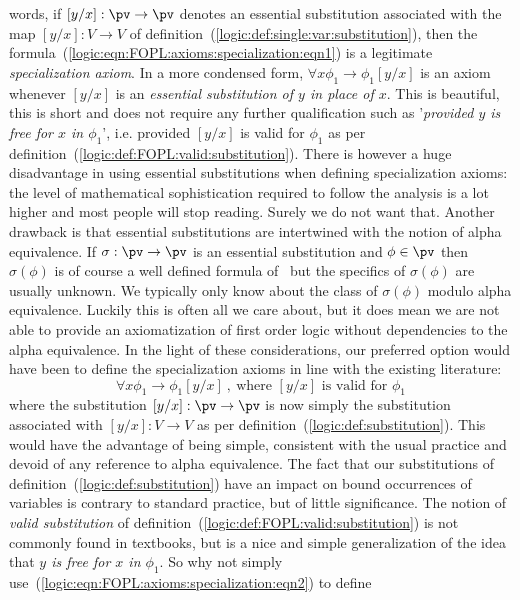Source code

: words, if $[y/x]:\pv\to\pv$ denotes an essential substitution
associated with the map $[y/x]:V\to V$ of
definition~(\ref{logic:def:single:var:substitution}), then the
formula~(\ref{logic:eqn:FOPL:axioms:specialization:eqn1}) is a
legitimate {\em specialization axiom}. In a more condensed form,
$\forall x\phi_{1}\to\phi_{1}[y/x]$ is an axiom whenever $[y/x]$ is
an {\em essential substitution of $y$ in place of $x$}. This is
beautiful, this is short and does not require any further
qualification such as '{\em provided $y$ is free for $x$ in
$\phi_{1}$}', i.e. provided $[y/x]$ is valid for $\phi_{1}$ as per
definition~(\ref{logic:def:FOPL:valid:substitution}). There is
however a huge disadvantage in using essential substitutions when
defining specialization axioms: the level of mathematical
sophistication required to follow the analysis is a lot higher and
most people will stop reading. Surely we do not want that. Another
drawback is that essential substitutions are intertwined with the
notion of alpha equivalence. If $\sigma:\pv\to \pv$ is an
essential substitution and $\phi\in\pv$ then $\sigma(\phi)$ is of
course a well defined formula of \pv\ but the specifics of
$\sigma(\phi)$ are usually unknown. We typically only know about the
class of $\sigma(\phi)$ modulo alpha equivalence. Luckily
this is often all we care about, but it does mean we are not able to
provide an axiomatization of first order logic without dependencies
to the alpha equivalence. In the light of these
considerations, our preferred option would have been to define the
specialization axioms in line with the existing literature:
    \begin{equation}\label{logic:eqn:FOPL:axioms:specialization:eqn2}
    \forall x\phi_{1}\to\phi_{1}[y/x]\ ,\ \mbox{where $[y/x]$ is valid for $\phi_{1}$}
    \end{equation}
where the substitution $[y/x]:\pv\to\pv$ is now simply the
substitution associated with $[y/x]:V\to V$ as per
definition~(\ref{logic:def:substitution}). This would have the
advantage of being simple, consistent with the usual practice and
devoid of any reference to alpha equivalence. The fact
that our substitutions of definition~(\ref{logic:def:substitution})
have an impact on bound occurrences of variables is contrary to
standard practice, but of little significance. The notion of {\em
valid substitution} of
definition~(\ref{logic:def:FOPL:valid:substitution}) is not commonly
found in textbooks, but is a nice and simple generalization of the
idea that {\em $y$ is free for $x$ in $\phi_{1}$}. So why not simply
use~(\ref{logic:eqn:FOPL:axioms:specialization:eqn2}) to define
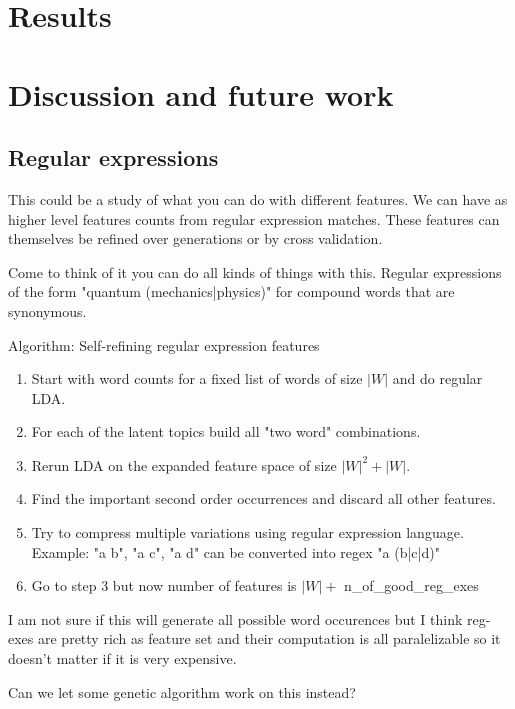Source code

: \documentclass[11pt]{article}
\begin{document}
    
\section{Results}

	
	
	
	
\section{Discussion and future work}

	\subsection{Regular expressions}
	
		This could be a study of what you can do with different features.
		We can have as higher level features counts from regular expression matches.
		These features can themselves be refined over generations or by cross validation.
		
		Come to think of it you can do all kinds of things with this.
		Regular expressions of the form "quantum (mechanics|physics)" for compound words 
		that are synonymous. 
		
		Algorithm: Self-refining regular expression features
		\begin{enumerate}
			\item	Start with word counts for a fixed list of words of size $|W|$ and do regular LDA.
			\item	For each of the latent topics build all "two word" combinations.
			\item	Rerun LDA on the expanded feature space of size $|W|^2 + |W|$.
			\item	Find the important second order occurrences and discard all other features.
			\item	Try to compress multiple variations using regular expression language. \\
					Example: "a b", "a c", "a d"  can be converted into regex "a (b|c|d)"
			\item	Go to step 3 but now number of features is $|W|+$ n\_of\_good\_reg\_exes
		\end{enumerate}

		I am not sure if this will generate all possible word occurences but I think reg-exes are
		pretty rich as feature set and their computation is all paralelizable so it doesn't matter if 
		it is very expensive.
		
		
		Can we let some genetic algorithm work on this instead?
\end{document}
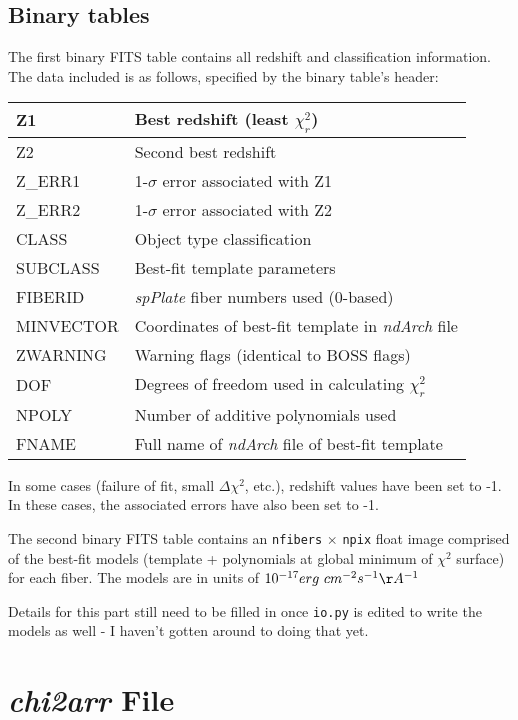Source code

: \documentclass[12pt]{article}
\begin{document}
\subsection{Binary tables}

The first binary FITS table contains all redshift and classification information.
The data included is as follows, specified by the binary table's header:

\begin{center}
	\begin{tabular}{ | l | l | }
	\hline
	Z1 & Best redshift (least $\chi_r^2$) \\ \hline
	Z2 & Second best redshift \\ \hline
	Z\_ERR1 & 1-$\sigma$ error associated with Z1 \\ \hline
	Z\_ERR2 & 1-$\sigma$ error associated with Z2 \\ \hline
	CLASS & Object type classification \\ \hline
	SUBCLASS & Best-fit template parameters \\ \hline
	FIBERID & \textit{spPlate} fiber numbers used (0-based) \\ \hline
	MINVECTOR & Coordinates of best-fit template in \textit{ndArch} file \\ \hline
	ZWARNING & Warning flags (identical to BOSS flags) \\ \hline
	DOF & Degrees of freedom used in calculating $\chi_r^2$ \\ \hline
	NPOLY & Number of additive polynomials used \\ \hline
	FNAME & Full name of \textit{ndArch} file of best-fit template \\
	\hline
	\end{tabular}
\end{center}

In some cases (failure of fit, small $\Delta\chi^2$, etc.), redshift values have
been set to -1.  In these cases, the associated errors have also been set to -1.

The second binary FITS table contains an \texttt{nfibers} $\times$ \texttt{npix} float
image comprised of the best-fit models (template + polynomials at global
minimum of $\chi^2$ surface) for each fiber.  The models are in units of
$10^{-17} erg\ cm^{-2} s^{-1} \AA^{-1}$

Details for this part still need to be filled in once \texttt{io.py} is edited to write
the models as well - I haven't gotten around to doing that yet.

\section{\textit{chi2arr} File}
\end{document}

WHAT TO DO => Copy these entries precisely and drop any picture.

EXERCISE RESULT =>
Source code

: words, if $[y/x]:\pv\to\pv$ denotes an essential substitution
associated with the map $[y/x]:V\to V$ of
definition~(\ref{logic:def:single:var:substitution}), then the
formula~(\ref{logic:eqn:FOPL:axioms:specialization:eqn1}) is a
legitimate {\em specialization axiom}. In a more condensed form,
$\forall x\phi_{1}\to\phi_{1}[y/x]$ is an axiom whenever $[y/x]$ is
an {\em essential substitution of $y$ in place of $x$}. This is
beautiful, this is short and does not require any further
qualification such as '{\em provided $y$ is free for $x$ in
$\phi_{1}$}', i.e. provided $[y/x]$ is valid for $\phi_{1}$ as per
definition~(\ref{logic:def:FOPL:valid:substitution}). There is
however a huge disadvantage in using essential substitutions when
defining specialization axioms: the level of mathematical
sophistication required to follow the analysis is a lot higher and
most people will stop reading. Surely we do not want that. Another
drawback is that essential substitutions are intertwined with the
notion of alpha equivalence. If $\sigma:\pv\to \pv$ is an
essential substitution and $\phi\in\pv$ then $\sigma(\phi)$ is of
course a well defined formula of \pv\ but the specifics of
$\sigma(\phi)$ are usually unknown. We typically only know about the
class of $\sigma(\phi)$ modulo alpha equivalence. Luckily
this is often all we care about, but it does mean we are not able to
provide an axiomatization of first order logic without dependencies
to the alpha equivalence. In the light of these
considerations, our preferred option would have been to define the
specialization axioms in line with the existing literature:
    \begin{equation}\label{logic:eqn:FOPL:axioms:specialization:eqn2}
    \forall x\phi_{1}\to\phi_{1}[y/x]\ ,\ \mbox{where $[y/x]$ is valid for $\phi_{1}$}
    \end{equation}
where the substitution $[y/x]:\pv\to\pv$ is now simply the
substitution associated with $[y/x]:V\to V$ as per
definition~(\ref{logic:def:substitution}). This would have the
advantage of being simple, consistent with the usual practice and
devoid of any reference to alpha equivalence. The fact
that our substitutions of definition~(\ref{logic:def:substitution})
have an impact on bound occurrences of variables is contrary to
standard practice, but of little significance. The notion of {\em
valid substitution} of
definition~(\ref{logic:def:FOPL:valid:substitution}) is not commonly
found in textbooks, but is a nice and simple generalization of the
idea that {\em $y$ is free for $x$ in $\phi_{1}$}. So why not simply
use~(\ref{logic:eqn:FOPL:axioms:specialization:eqn2}) to define
Source code

: \documentclass[11pt]{article}
\begin{document}
    
\section{Results}

	
	
	
	
\section{Discussion and future work}

	\subsection{Regular expressions}
	
		This could be a study of what you can do with different features.
		We can have as higher level features counts from regular expression matches.
		These features can themselves be refined over generations or by cross validation.
		
		Come to think of it you can do all kinds of things with this.
		Regular expressions of the form "quantum (mechanics|physics)" for compound words 
		that are synonymous. 
		
		Algorithm: Self-refining regular expression features
		\begin{enumerate}
			\item	Start with word counts for a fixed list of words of size $|W|$ and do regular LDA.
			\item	For each of the latent topics build all "two word" combinations.
			\item	Rerun LDA on the expanded feature space of size $|W|^2 + |W|$.
			\item	Find the important second order occurrences and discard all other features.
			\item	Try to compress multiple variations using regular expression language. \\
					Example: "a b", "a c", "a d"  can be converted into regex "a (b|c|d)"
			\item	Go to step 3 but now number of features is $|W|+$ n\_of\_good\_reg\_exes
		\end{enumerate}

		I am not sure if this will generate all possible word occurences but I think reg-exes are
		pretty rich as feature set and their computation is all paralelizable so it doesn't matter if 
		it is very expensive.
		
		
		Can we let some genetic algorithm work on this instead?
\end{document}
Source code

: \documentclass[12pt]{article}
\begin{document}
\subsection{Binary tables}

The first binary FITS table contains all redshift and classification information.
The data included is as follows, specified by the binary table's header:

\begin{center}
	\begin{tabular}{ | l | l | }
	\hline
	Z1 & Best redshift (least $\chi_r^2$) \\ \hline
	Z2 & Second best redshift \\ \hline
	Z\_ERR1 & 1-$\sigma$ error associated with Z1 \\ \hline
	Z\_ERR2 & 1-$\sigma$ error associated with Z2 \\ \hline
	CLASS & Object type classification \\ \hline
	SUBCLASS & Best-fit template parameters \\ \hline
	FIBERID & \textit{spPlate} fiber numbers used (0-based) \\ \hline
	MINVECTOR & Coordinates of best-fit template in \textit{ndArch} file \\ \hline
	ZWARNING & Warning flags (identical to BOSS flags) \\ \hline
	DOF & Degrees of freedom used in calculating $\chi_r^2$ \\ \hline
	NPOLY & Number of additive polynomials used \\ \hline
	FNAME & Full name of \textit{ndArch} file of best-fit template \\
	\hline
	\end{tabular}
\end{center}

In some cases (failure of fit, small $\Delta\chi^2$, etc.), redshift values have
been set to -1.  In these cases, the associated errors have also been set to -1.

The second binary FITS table contains an \texttt{nfibers} $\times$ \texttt{npix} float
image comprised of the best-fit models (template + polynomials at global
minimum of $\chi^2$ surface) for each fiber.  The models are in units of
$10^{-17} erg\ cm^{-2} s^{-1} \AA^{-1}$

Details for this part still need to be filled in once \texttt{io.py} is edited to write
the models as well - I haven't gotten around to doing that yet.

\section{\textit{chi2arr} File}
\end{document}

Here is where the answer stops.